- DIRECTIONS FOR THIS TASK: If a line holds the word "werden", copy it from the entries.

□ □ □ □

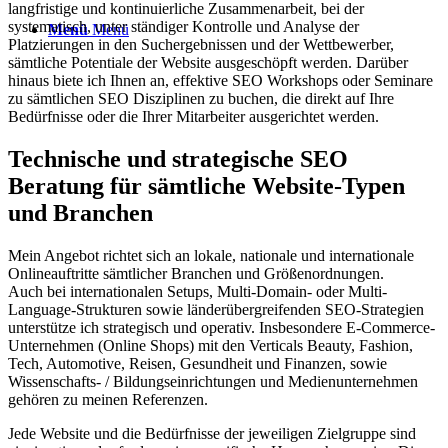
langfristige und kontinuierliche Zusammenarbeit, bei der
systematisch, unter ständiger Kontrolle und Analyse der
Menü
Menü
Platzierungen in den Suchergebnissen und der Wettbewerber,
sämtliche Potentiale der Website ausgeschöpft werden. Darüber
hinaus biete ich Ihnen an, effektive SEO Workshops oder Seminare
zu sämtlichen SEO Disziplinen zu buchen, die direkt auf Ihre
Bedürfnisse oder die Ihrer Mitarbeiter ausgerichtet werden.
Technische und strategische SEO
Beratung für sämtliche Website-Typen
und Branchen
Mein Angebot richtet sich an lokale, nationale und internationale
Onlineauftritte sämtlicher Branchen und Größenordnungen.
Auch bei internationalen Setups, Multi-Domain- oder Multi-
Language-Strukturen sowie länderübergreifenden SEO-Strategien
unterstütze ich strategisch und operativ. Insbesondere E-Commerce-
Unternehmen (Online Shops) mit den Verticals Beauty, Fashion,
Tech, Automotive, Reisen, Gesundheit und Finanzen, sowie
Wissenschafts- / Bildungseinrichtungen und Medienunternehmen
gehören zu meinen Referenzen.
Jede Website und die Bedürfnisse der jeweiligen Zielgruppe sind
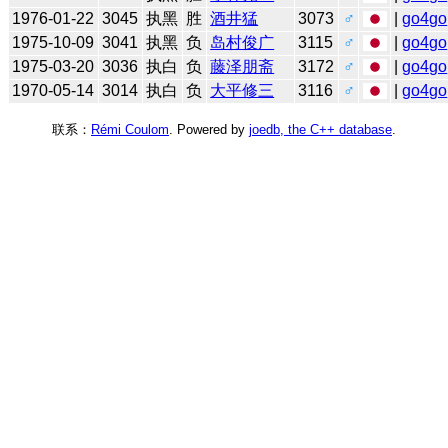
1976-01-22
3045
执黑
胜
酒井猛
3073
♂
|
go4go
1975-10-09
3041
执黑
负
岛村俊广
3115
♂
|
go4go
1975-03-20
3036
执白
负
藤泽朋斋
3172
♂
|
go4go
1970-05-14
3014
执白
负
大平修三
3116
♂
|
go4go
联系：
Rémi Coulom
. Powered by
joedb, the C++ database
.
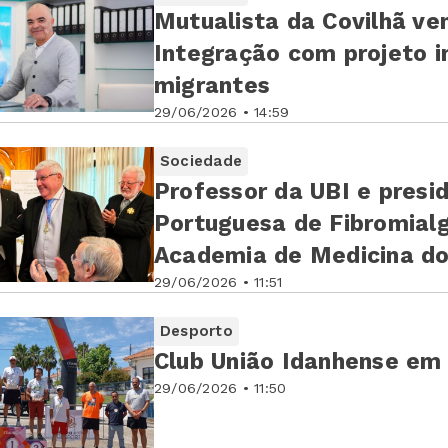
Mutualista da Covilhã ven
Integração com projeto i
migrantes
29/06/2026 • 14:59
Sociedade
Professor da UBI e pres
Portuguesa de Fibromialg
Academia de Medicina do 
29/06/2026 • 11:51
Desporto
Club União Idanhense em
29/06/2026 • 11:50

□ □ □ □

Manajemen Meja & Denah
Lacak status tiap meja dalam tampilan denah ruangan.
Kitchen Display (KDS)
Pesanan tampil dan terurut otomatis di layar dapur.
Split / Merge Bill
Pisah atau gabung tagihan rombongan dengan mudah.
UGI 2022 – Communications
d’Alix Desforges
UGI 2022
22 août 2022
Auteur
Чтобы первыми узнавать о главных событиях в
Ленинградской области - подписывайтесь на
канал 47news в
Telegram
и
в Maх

□ □ □ □

- WRITTEN ANSWER:
sämtliche Potentiale der Website ausgeschöpft werden. Darüber
Bedürfnisse oder die Ihrer Mitarbeiter ausgerichtet werden.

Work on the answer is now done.